En réalité, c'est aussi, et même surtout, le souci de réagir contre la justice de l'Ancien Régime, marquée par la prépotence des magistrats, qui explique l'organisation et les principes de la procédure criminelle choisis par le Constituant : l'absence d'appel, l'oralité des débats, la non-motivation des décisions. Ces principes régissent encore aujourd'hui la procédure criminelle ; en revanche, l'organisation de la cour d'assises elle-même, tout particulièrement en ce qui concerne la composition et les attributions du jury, a profondément évolué aux XIXe et XXe siècles.

I. LA PÉRENNITÉ DES PRINCIPES DE LA PROCÉDURE CRIMINELLE

Deux séries de principes régissent aujourd'hui la procédure criminelle :

- la première a trait à l'organisation générale de cette procédure : il s'agit de l'absence de double degré de juridiction ;

- la seconde concerne la procédure devant la cour d'assises, le procès criminel proprement dit : elle comprend notamment les principes de l'oralité et de l'unité des débats, de l'intime conviction et de l'absence de motivation.

Ces principes, énoncés dès 1791, ont perduré en dépit de l'évolution de la cour d'assises depuis deux siècles.

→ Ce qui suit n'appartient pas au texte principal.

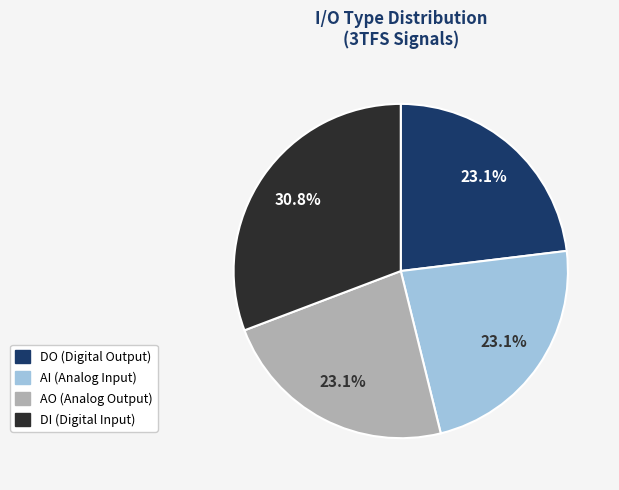

To the nearest percent, what is the difference between the DI and AI slice percentages?

8%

A. L'ABSENCE D'APPEL DU JUGEMENT CRIMINEL : LE MYTHE DE L'INFAILLIBILITÉ POPULAIRE

L'institution d'un jury criminel par le Constituant ne s'explique pas uniquement, loin de là, par le sentiment d'anglomanie à la mode en 1791.

Certes, le jury anglais avait profondément marqué Voltaire et Montesquieu, lequel avait écrit que la puissance de juger devait être confiée " à des personnes tirées du corps du peuple, dans certains temps de l'année (...) pour former un tribunal qui ne dure qu'autant que la nécessité le requiert ".

Mais le véritable inspirateur de la Constituante fut Rousseau et le jury (que Sieyès proposait d'ailleurs d'appeler " juri "), résurgence d'une institution de la Grèce et de la Rome antiques, fut moins créé au nom du droit à être jugé par ses pairs (qui pouvait d'ailleurs rappeler la justice féodale) qu'au nom de la liberté, de la citoyenneté et, plus généralement, de la souveraineté, transférée du Roi à la Nation.

Tous les pouvoirs, y compris le judiciaire, émanent de la Nation, à tel point que les juges sont élus. C'est à eux qu'il appartient de dire le droit, car, selon la formule de Duport " si tout homme est bon pour éclairer un fait, il n'en est pas de même pour appliquer la loi " ; mais c'est au jury qu'il revient de se prononcer souverainement sur la culpabilité de l'accusé.

La Constituante pose ainsi le principe fondamental de la séparation du fait et du droit , dont le principal théoricien fut Duport. Dès mars 1790, celui-ci déclarait : " il faut redouter l'esprit de corps qui se forme par opposition à l'esprit général de la société. La véritable perfection de l'administration de la justice est de rendre impossible la réunion des hommes sur un préjugé : ainsi, il est nécessaire d'avoir des jurés pour le fait et des juges pour l'application de la loi ".

La Constitution du 3 septembre 1791 traduira cette conception en prévoyant l'institution d'un jury de jugement : " En matière criminelle, nul citoyen ne peut être jugé que sur une accusation reçue par des jurés, ou décrêtée par le Corps législatif, dans les cas où il lui appartient de poursuivre l'accusation. Après l'accusation admise, le fait sera reconnu et déclaré par des jurés. L'accusé aura la faculté d'en récuser jusqu'à vingt, sans donner de motifs. Les jurés qui déclareront le fait ne pourront être au-dessous du nombre de douze. L'application de la loi sera faite par des juges ".

Juridiction populaire, le tribunal criminel (qui deviendra la cour d'assises en 1808) rendra donc des verdicts qui, considérés comme l'expression de la souveraineté, seront marqués de manière définitive du sceau de la vérité .

L'absence d'appel en matière criminelle trouve donc en 1791 un fondement théorique dans l'institution du jury comme émanation, dans le domaine judiciaire, de la souveraineté de la Nation.

Toutefois, dès l'origine, ce fondement apparaît quelque peu ambigu dans la mesure où la distinction entre le fait et le droit se révèle d'ordre plus politique que juridique : le jury est dans une large mesure considéré comme un contre-pouvoir du magistrat ; il participe du souci des constituants de réagir contre les excès de la justice de l'Ancien Régime, contre le pouvoir des anciens Parlements.